Somewhere along the line, these drugs were found to be effective in severe cases of psoriasis and eczema.

And my dermatologist knew about it, so when I was at a point where my eczema wasn't responding to traditional methods (topical steroids), she recommended that I be put on azathioprine.

Wonder how it panned out?

Pros

  • May clear up skin - some people tolerate the drugs much better than others.
Cons
  • No immediate gratification - it takes a long time to see results, if any.
  • Nausea.
  • Suppressed immune system causing susceptibility to infection and other immune-related diseases.
  • Very expensive - it can run up to a few hundred dollars even with insurance.

My dermatologist did warn me that I may experience some side effects since I am essentially decreasing my immune system from functioning properly. However, I didn't count on getting eczema herpeticum within the first month of trying azathioprine.

That scared me, which I think was a reasonable response. But I was on my company insurance that significantly reduced the cost of the drug, so I didn't want to give up. My dermatologist switched me to Cellcept, which is said to have less side effects.

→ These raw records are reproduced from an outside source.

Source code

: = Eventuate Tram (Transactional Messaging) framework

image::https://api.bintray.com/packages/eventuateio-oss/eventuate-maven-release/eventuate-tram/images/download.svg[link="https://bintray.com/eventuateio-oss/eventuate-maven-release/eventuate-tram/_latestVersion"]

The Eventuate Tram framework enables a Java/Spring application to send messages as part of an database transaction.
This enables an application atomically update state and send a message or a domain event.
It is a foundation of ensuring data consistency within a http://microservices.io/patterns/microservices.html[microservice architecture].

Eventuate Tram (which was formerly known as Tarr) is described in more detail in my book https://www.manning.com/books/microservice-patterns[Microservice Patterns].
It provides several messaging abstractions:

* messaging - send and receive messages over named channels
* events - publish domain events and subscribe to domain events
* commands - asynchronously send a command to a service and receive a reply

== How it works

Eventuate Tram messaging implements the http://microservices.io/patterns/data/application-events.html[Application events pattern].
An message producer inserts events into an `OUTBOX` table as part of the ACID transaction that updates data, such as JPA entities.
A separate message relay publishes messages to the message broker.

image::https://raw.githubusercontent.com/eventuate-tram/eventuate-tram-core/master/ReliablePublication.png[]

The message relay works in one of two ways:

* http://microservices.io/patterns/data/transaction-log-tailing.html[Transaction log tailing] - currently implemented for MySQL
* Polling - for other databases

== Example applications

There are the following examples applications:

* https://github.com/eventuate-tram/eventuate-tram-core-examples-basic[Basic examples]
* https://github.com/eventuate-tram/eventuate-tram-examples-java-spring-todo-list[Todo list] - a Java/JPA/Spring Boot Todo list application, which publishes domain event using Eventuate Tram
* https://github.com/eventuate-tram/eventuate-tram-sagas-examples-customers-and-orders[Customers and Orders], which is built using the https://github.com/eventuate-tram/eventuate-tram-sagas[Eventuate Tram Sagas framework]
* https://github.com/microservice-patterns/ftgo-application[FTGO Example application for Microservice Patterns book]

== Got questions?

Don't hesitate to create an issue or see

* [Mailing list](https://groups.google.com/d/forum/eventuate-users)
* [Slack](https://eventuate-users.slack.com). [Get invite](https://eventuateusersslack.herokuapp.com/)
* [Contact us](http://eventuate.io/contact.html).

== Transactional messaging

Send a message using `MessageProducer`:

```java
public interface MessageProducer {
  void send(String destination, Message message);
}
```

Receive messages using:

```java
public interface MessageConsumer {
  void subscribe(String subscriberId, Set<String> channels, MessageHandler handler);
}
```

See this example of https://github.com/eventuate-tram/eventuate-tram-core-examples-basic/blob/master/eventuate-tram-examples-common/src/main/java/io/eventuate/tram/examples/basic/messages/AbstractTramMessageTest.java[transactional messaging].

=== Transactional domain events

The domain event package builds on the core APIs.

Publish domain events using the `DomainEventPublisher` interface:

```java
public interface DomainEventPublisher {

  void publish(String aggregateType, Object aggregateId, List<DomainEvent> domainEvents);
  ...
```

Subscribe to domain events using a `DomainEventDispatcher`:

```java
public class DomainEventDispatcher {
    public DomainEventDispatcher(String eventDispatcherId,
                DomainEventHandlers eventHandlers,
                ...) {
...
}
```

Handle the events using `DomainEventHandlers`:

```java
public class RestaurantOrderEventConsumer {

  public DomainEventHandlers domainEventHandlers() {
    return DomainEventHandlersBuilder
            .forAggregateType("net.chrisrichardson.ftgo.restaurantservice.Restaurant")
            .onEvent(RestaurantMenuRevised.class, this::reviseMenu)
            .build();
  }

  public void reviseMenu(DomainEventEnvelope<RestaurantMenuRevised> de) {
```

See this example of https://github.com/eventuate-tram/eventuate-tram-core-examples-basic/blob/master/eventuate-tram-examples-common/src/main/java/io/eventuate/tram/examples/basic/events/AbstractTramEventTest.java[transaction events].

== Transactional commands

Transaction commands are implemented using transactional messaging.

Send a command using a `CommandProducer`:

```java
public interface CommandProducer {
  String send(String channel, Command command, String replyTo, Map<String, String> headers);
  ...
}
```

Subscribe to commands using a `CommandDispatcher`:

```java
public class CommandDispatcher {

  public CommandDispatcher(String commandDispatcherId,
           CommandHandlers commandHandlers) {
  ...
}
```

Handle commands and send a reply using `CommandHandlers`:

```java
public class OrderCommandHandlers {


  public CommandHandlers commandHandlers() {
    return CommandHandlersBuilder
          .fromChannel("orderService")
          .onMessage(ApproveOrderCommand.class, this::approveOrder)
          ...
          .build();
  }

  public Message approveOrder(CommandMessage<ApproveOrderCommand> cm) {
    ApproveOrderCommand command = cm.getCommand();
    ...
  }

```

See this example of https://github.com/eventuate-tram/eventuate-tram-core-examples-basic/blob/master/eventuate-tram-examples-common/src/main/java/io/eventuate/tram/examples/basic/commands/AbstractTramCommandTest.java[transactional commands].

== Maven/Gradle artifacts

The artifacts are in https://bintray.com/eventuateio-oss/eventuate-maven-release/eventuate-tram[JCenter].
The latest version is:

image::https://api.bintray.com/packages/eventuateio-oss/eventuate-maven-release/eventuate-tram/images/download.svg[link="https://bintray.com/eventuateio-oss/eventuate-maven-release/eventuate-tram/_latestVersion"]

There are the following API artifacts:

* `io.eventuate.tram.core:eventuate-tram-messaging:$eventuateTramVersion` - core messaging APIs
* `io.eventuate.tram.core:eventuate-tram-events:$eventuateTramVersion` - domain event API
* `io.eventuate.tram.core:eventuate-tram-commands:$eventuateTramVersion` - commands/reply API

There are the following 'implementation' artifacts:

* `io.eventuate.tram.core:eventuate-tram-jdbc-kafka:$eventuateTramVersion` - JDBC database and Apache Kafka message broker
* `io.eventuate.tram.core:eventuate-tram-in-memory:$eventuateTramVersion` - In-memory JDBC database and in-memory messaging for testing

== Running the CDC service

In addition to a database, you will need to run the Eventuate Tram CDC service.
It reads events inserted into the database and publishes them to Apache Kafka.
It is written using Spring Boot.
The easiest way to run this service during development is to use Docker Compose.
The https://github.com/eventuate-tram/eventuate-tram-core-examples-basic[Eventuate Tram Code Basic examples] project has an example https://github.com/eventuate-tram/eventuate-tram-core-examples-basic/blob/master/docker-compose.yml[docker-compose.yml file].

I wasn't on Cellcept long enough to determine whether it would work or not, due to financial and other reasons. It was mostly because I was feeling uneasy about going to such an extent for my skin. Maybe if I hadn't gotten eczema herpeticum, I would've been more open to continuing the treatment.

Immunosuppressants are not to be taken lightly; a full cooperation with a dermatologist is an absolute must. Also, my dermatologist had me getting blood test every month to make sure my liver and kidney weren't affected adversely.

Being on these drugs take time, money, and patience - the exact qualities I lack as a chronic eczema sufferer.


Some oral eczema medications work better than topical eczema medications, but not without more serious repercussions. There is a reason prednisone (oral) can't be taken indefinitely while triamcinolone (topical) is prescribed more casually, to keep it by your side "in case you need it."

Oral eczema medications are also a whole lot more convenient (take them by mouth as opposed to having to apply them over the skin). Because the life with eczema can be overwhelming sometimes, I have relied on them from time to time for a quick relief.

But since every one's tolerance level is different, it is best to read a lot of testimonials online to weigh the pros and cons before asking your dermatologist to prescribe any eczema medications.

I'm of the camp that I can deal with most side effects as long as my skin is clear for a while, because I want to do other important things in my life.

This view may be somewhat myopic since it might have long-term consequences on my health; but how can I worry about what happens in 5 to 10 years, when I'm dying NOW?